In a heavyweight attraction, Cuban standout Luis Ortiz outclassed and overpowered Matias Ariel Vidondo, of Roario, Argentina, in three round to remain undefeated. Ortiz (23-0, 20 KOs) rocked Vidondo into the ropes near the end of Round 2 and then clipped him with a left as he bounced off of them. Vidondo went down hard and the fight probably should have been stopped then, but the young Argentine somehow found his way back to his corner.
However, the Cuban southpaw dropped him even harder with the first combination (a long-range hook-left cross) he threw in the opening seconds of Round 3. This time Ortiz’s big left hand left Vidondo (20-2-1, 18 KOs) face down on the canvas. The fight was waved off 17 seconds into Round 3.
Ruslan Madiyev, a rugged 22-year-old junior welterweight prospect from Kazakhstan (managed by Golovkin’s team), earned a four-round decision over durable late-sub Sean Gee, of Chicago.
Madiyev (6-0, 3 KOs – or 6-1 if you count a loss he suffered in a World Series of Boxing semi-pro bout) rocked Gee (2-3) into the ropes early in Round 2, prompting referee Shada Murdaugh call a technical knockdown. Gee was strong and game enough to stand his ground during much of their physical in-fighting but he couldn’t match Madiyev’s punching power (particularly the pop in his looping right hand).
Madiyev, who was supported by vocal contingent of Kazakhstan fans in attendance, won by scores of 40-35 (twice) and 39-36.

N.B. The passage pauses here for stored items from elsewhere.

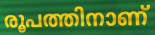
രൂപത്തിനാണ്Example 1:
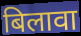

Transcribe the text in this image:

बिलावा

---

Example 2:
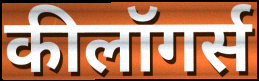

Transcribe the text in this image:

कीलॉगर्स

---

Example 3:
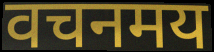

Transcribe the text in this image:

वचनमय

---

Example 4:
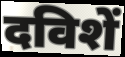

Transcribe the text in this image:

दविशें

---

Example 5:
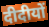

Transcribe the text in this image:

दीदीयोंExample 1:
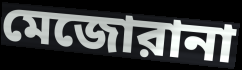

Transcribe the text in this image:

মেজোরানা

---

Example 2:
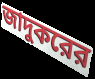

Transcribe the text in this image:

জাদুকরের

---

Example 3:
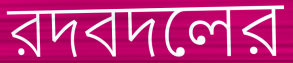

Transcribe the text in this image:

রদবদলের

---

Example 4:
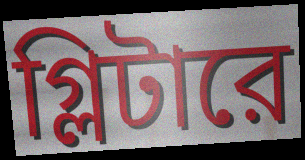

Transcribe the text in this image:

গ্লিটারে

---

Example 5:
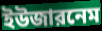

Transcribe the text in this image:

ইউজারনেমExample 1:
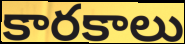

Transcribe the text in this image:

కారకాలు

Lightweight prospect Lamont Roach, of Washington, D.C., scored a unanimous six-round decision over durable and game young journeyman Jose Bustos, of Ciudad Juarez, Mexico. Roach (9-0, 3 KOs), who just turned 20, landed the harder, cleaner punches en route to unanimous scores of 59-55. Bustos (7-6-3, 4 KOs) landed a few shots of his own, though, enough to win Round 2 on two scorecards and Round 3 on one.
In the opening bout of the K2/Golden Boy Promotions card, junior welterweight prospect Maurice Hooker remained unbeaten with a very close, hard-fought 10-round split decision over Ghislain Maduma.

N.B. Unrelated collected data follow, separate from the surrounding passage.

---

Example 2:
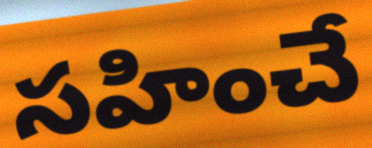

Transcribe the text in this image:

సహించే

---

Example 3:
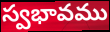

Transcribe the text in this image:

స్వభావము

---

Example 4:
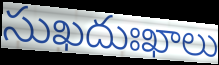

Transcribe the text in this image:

సుఖదుఃఖాలు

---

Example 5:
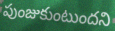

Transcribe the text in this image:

పుంజుకుంటుందనిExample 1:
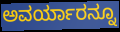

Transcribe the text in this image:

ಅವರ್ಯಾರನ್ನೂ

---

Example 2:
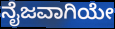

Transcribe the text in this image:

ನೈಜವಾಗಿಯೇ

Hooker (19-0-2, 14 KOs), of Dallas, Texas, scored a knockdown in Round 4, which gave him the edge on 95-93 and 95-94 scorecards. Maduma (17-2, 11 KOs), who rocked Hooker badly in Round 6 and was the aggressor for much of the bout, earned a 95-93 tally on the third official card.
It was a brisk, competitive and entertaining fight. Hooker, the taller and rangier of the two 140 pounders, was the boxer in the matchup. Maduma, the squat and more athletic of the two, was the bomber.